**ACTIVITY**
Print the line containing "left eye: (167, 353)" and every later line of the records. Keep each one exactly as given, ending with the last.

RECORDS SUPPLIED Start Marker

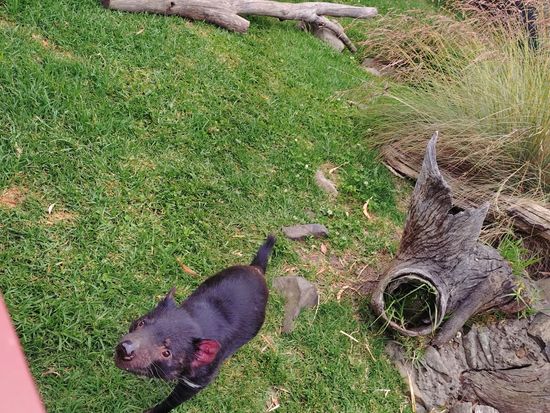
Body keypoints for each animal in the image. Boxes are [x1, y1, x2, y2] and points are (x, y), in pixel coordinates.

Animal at [114, 235, 275, 413]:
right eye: (141, 323)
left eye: (167, 353)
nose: (126, 348)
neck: (196, 320)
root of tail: (257, 269)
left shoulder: (197, 381)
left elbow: (172, 401)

RECORDS SUPPLIED End Marker

**WRITTEN RESPONSE**
left eye: (167, 353)
nose: (126, 348)
neck: (196, 320)
root of tail: (257, 269)
left shoulder: (197, 381)
left elbow: (172, 401)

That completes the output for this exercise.